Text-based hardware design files
====

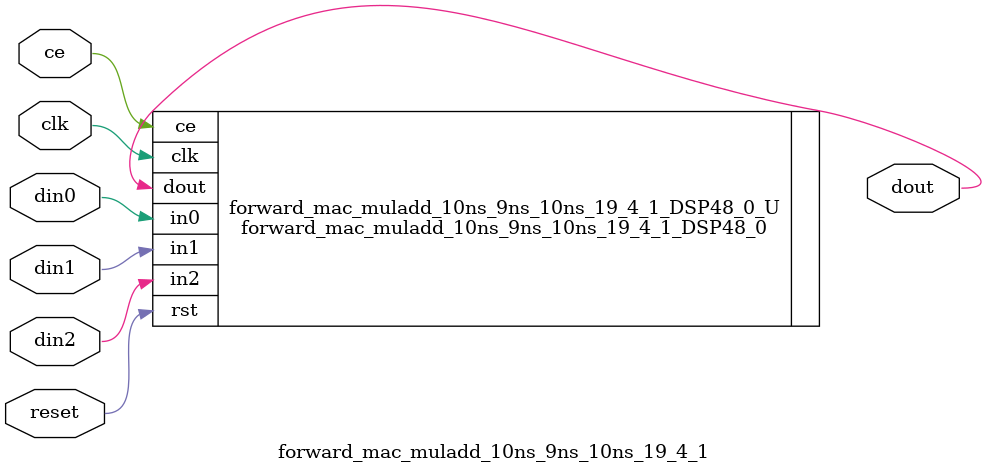
<source format=v>
module forward_mac_muladd_10ns_9ns_10ns_19_4_1(clk,reset,ce,din0,din1,din2,dout); 
parameter ID = 32'd1;
parameter NUM_STAGE = 32'd1;
parameter din0_WIDTH = 32'd1;
parameter din1_WIDTH = 32'd1;
parameter din2_WIDTH = 32'd1;
parameter dout_WIDTH = 32'd1;
input clk;
input reset;
input ce;
input[din0_WIDTH - 1:0] din0;
input[din1_WIDTH - 1:0] din1;
input[din2_WIDTH - 1:0] din2;
output[dout_WIDTH - 1:0] dout;
forward_mac_muladd_10ns_9ns_10ns_19_4_1_DSP48_0 forward_mac_muladd_10ns_9ns_10ns_19_4_1_DSP48_0_U(.clk( clk ),.rst( reset ),.ce( ce ),.in0( din0 ),.in1( din1 ),.in2( din2 ),.dout( dout ));
endmodule
</source>
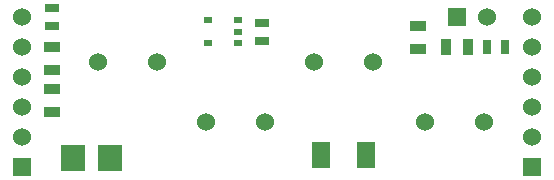
<source format=gts>
G04 (created by PCBNEW (2013-dec-23)-stable) date Mon 21 Jul 2014 03:55:54 PM UTC*
%MOIN*%
G04 Gerber Fmt 3.4, Leading zero omitted, Abs format*
%FSLAX34Y34*%
G01*
G70*
G90*
G04 APERTURE LIST*
%ADD10C,0.00590551*%
%ADD11R,0.06X0.06*%
%ADD12C,0.06*%
%ADD13R,0.035X0.055*%
%ADD14R,0.055X0.035*%
%ADD15R,0.025X0.045*%
%ADD16R,0.045X0.025*%
%ADD17R,0.03X0.02*%
%ADD18R,0.0787402X0.0866142*%
%ADD19R,0.063X0.0866*%
G04 APERTURE END LIST*
G54D10*
G54D11*
X25100Y-16000D03*
G54D12*
X26100Y-16000D03*
G54D13*
X25475Y-17000D03*
X24725Y-17000D03*
G54D14*
X11600Y-19175D03*
X11600Y-18425D03*
X11600Y-17775D03*
X11600Y-17025D03*
G54D15*
X26100Y-17000D03*
X26700Y-17000D03*
G54D16*
X11600Y-16300D03*
X11600Y-15700D03*
G54D12*
X25984Y-19500D03*
X24015Y-19500D03*
G54D14*
X23800Y-17075D03*
X23800Y-16325D03*
G54D12*
X22284Y-17500D03*
X20315Y-17500D03*
X18684Y-19500D03*
X16715Y-19500D03*
G54D11*
X10600Y-21000D03*
G54D12*
X10600Y-20000D03*
X10600Y-19000D03*
X10600Y-18000D03*
X10600Y-17000D03*
X10600Y-16000D03*
G54D11*
X27600Y-21000D03*
G54D12*
X27600Y-20000D03*
X27600Y-19000D03*
X27600Y-18000D03*
X27600Y-17000D03*
X27600Y-16000D03*
G54D16*
X18600Y-16800D03*
X18600Y-16200D03*
G54D17*
X17800Y-16875D03*
X17800Y-16125D03*
X16800Y-16875D03*
X17800Y-16500D03*
X16800Y-16125D03*
G54D18*
X12289Y-20700D03*
X13510Y-20700D03*
G54D12*
X15084Y-17500D03*
X13115Y-17500D03*
G54D19*
X20552Y-20600D03*
X22048Y-20600D03*
M02*

</source>
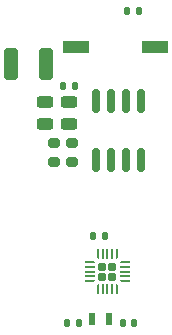
<source format=gtp>
G04 #@! TF.GenerationSoftware,KiCad,Pcbnew,8.0.8*
G04 #@! TF.CreationDate,2025-05-02T07:15:14-04:00*
G04 #@! TF.ProjectId,DevBoard1,44657642-6f61-4726-9431-2e6b69636164,rev?*
G04 #@! TF.SameCoordinates,Original*
G04 #@! TF.FileFunction,Paste,Top*
G04 #@! TF.FilePolarity,Positive*
%FSLAX46Y46*%
G04 Gerber Fmt 4.6, Leading zero omitted, Abs format (unit mm)*
G04 Created by KiCad (PCBNEW 8.0.8) date 2025-05-02 07:15:14*
%MOMM*%
%LPD*%
G01*
G04 APERTURE LIST*
G04 Aperture macros list*
%AMRoundRect*
0 Rectangle with rounded corners*
0 $1 Rounding radius*
0 $2 $3 $4 $5 $6 $7 $8 $9 X,Y pos of 4 corners*
0 Add a 4 corners polygon primitive as box body*
4,1,4,$2,$3,$4,$5,$6,$7,$8,$9,$2,$3,0*
0 Add four circle primitives for the rounded corners*
1,1,$1+$1,$2,$3*
1,1,$1+$1,$4,$5*
1,1,$1+$1,$6,$7*
1,1,$1+$1,$8,$9*
0 Add four rect primitives between the rounded corners*
20,1,$1+$1,$2,$3,$4,$5,0*
20,1,$1+$1,$4,$5,$6,$7,0*
20,1,$1+$1,$6,$7,$8,$9,0*
20,1,$1+$1,$8,$9,$2,$3,0*%
%AMFreePoly0*
4,1,14,0.334644,0.085355,0.385355,0.034644,0.400000,-0.000711,0.400000,-0.050000,0.385355,-0.085355,0.350000,-0.100000,-0.350000,-0.100000,-0.385355,-0.085355,-0.400000,-0.050000,-0.400000,0.050000,-0.385355,0.085355,-0.350000,0.100000,0.299289,0.100000,0.334644,0.085355,0.334644,0.085355,$1*%
%AMFreePoly1*
4,1,14,0.385355,0.085355,0.400000,0.050000,0.400000,0.000711,0.385355,-0.034644,0.334644,-0.085355,0.299289,-0.100000,-0.350000,-0.100000,-0.385355,-0.085355,-0.400000,-0.050000,-0.400000,0.050000,-0.385355,0.085355,-0.350000,0.100000,0.350000,0.100000,0.385355,0.085355,0.385355,0.085355,$1*%
%AMFreePoly2*
4,1,14,0.085355,0.385355,0.100000,0.350000,0.100000,-0.350000,0.085355,-0.385355,0.050000,-0.400000,-0.050000,-0.400000,-0.085355,-0.385355,-0.100000,-0.350000,-0.100000,0.299289,-0.085355,0.334644,-0.034644,0.385355,0.000711,0.400000,0.050000,0.400000,0.085355,0.385355,0.085355,0.385355,$1*%
%AMFreePoly3*
4,1,14,0.034644,0.385355,0.085355,0.334644,0.100000,0.299289,0.100000,-0.350000,0.085355,-0.385355,0.050000,-0.400000,-0.050000,-0.400000,-0.085355,-0.385355,-0.100000,-0.350000,-0.100000,0.350000,-0.085355,0.385355,-0.050000,0.400000,-0.000711,0.400000,0.034644,0.385355,0.034644,0.385355,$1*%
%AMFreePoly4*
4,1,14,0.385355,0.085355,0.400000,0.050000,0.400000,-0.050000,0.385355,-0.085355,0.350000,-0.100000,-0.299289,-0.100000,-0.334644,-0.085355,-0.385355,-0.034644,-0.400000,0.000711,-0.400000,0.050000,-0.385355,0.085355,-0.350000,0.100000,0.350000,0.100000,0.385355,0.085355,0.385355,0.085355,$1*%
%AMFreePoly5*
4,1,14,0.385355,0.085355,0.400000,0.050000,0.400000,-0.050000,0.385355,-0.085355,0.350000,-0.100000,-0.350000,-0.100000,-0.385355,-0.085355,-0.400000,-0.050000,-0.400000,-0.000711,-0.385355,0.034644,-0.334644,0.085355,-0.299289,0.100000,0.350000,0.100000,0.385355,0.085355,0.385355,0.085355,$1*%
%AMFreePoly6*
4,1,14,0.085355,0.385355,0.100000,0.350000,0.100000,-0.299289,0.085355,-0.334644,0.034644,-0.385355,-0.000711,-0.400000,-0.050000,-0.400000,-0.085355,-0.385355,-0.100000,-0.350000,-0.100000,0.350000,-0.085355,0.385355,-0.050000,0.400000,0.050000,0.400000,0.085355,0.385355,0.085355,0.385355,$1*%
%AMFreePoly7*
4,1,14,0.085355,0.385355,0.100000,0.350000,0.100000,-0.350000,0.085355,-0.385355,0.050000,-0.400000,0.000711,-0.400000,-0.034644,-0.385355,-0.085355,-0.334644,-0.100000,-0.299289,-0.100000,0.350000,-0.085355,0.385355,-0.050000,0.400000,0.050000,0.400000,0.085355,0.385355,0.085355,0.385355,$1*%
G04 Aperture macros list end*
%ADD10RoundRect,0.200000X0.275000X-0.200000X0.275000X0.200000X-0.275000X0.200000X-0.275000X-0.200000X0*%
%ADD11RoundRect,0.243750X0.456250X-0.243750X0.456250X0.243750X-0.456250X0.243750X-0.456250X-0.243750X0*%
%ADD12RoundRect,0.250000X-0.325000X-1.100000X0.325000X-1.100000X0.325000X1.100000X-0.325000X1.100000X0*%
%ADD13RoundRect,0.140000X0.140000X0.170000X-0.140000X0.170000X-0.140000X-0.170000X0.140000X-0.170000X0*%
%ADD14RoundRect,0.140000X-0.140000X-0.170000X0.140000X-0.170000X0.140000X0.170000X-0.140000X0.170000X0*%
%ADD15RoundRect,0.172500X-0.172500X0.172500X-0.172500X-0.172500X0.172500X-0.172500X0.172500X0.172500X0*%
%ADD16FreePoly0,270.000000*%
%ADD17RoundRect,0.050000X-0.050000X0.350000X-0.050000X-0.350000X0.050000X-0.350000X0.050000X0.350000X0*%
%ADD18FreePoly1,270.000000*%
%ADD19FreePoly2,270.000000*%
%ADD20RoundRect,0.050000X-0.350000X0.050000X-0.350000X-0.050000X0.350000X-0.050000X0.350000X0.050000X0*%
%ADD21FreePoly3,270.000000*%
%ADD22FreePoly4,270.000000*%
%ADD23FreePoly5,270.000000*%
%ADD24FreePoly6,270.000000*%
%ADD25FreePoly7,270.000000*%
%ADD26R,0.600000X1.100000*%
%ADD27RoundRect,0.135000X-0.135000X-0.185000X0.135000X-0.185000X0.135000X0.185000X-0.135000X0.185000X0*%
%ADD28RoundRect,0.150000X0.150000X-0.825000X0.150000X0.825000X-0.150000X0.825000X-0.150000X-0.825000X0*%
%ADD29R,2.160000X1.120000*%
G04 APERTURE END LIST*
D10*
X94234000Y-75501000D03*
X94234000Y-73851000D03*
D11*
X93980000Y-72311500D03*
X93980000Y-70436500D03*
D12*
X89076000Y-67183000D03*
X92026000Y-67183000D03*
D13*
X94488000Y-69088000D03*
X93528000Y-69088000D03*
D14*
X96068000Y-81788000D03*
X97028000Y-81788000D03*
D15*
X97674800Y-84341600D03*
X96824800Y-84341600D03*
X97674800Y-85191600D03*
X96824800Y-85191600D03*
D16*
X98049800Y-83316600D03*
D17*
X97649800Y-83316600D03*
X97249800Y-83316600D03*
X96849800Y-83316600D03*
D18*
X96449800Y-83316600D03*
D19*
X95799800Y-83966600D03*
D20*
X95799800Y-84366600D03*
X95799800Y-84766600D03*
X95799800Y-85166600D03*
D21*
X95799800Y-85566600D03*
D22*
X96449800Y-86216600D03*
D17*
X96849800Y-86216600D03*
X97249800Y-86216600D03*
X97649800Y-86216600D03*
D23*
X98049800Y-86216600D03*
D24*
X98699800Y-85566600D03*
D20*
X98699800Y-85166600D03*
X98699800Y-84766600D03*
X98699800Y-84366600D03*
D25*
X98699800Y-83966600D03*
D10*
X92710000Y-75501000D03*
X92710000Y-73851000D03*
D26*
X97372400Y-88780300D03*
X95972400Y-88780300D03*
D27*
X98933000Y-62738000D03*
X99953000Y-62738000D03*
D13*
X94813000Y-89154000D03*
X93853000Y-89154000D03*
D28*
X96266000Y-75308000D03*
X97536000Y-75308000D03*
X98806000Y-75308000D03*
X100076000Y-75308000D03*
X100076000Y-70358000D03*
X98806000Y-70358000D03*
X97536000Y-70358000D03*
X96266000Y-70358000D03*
D11*
X91948000Y-72311500D03*
X91948000Y-70436500D03*
D29*
X94552000Y-65786000D03*
X101282000Y-65786000D03*
D14*
X98580000Y-89154000D03*
X99540000Y-89154000D03*
M02*

</source>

====

> GOAL OF THE EXERCISE:
Wherever "input" turns up in the records, copy the whole line.

> ANSWER AREA:
input clk;
input reset;
input ce;
input[din0_WIDTH - 1:0] din0;
input[din1_WIDTH - 1:0] din1;
input[din2_WIDTH - 1:0] din2;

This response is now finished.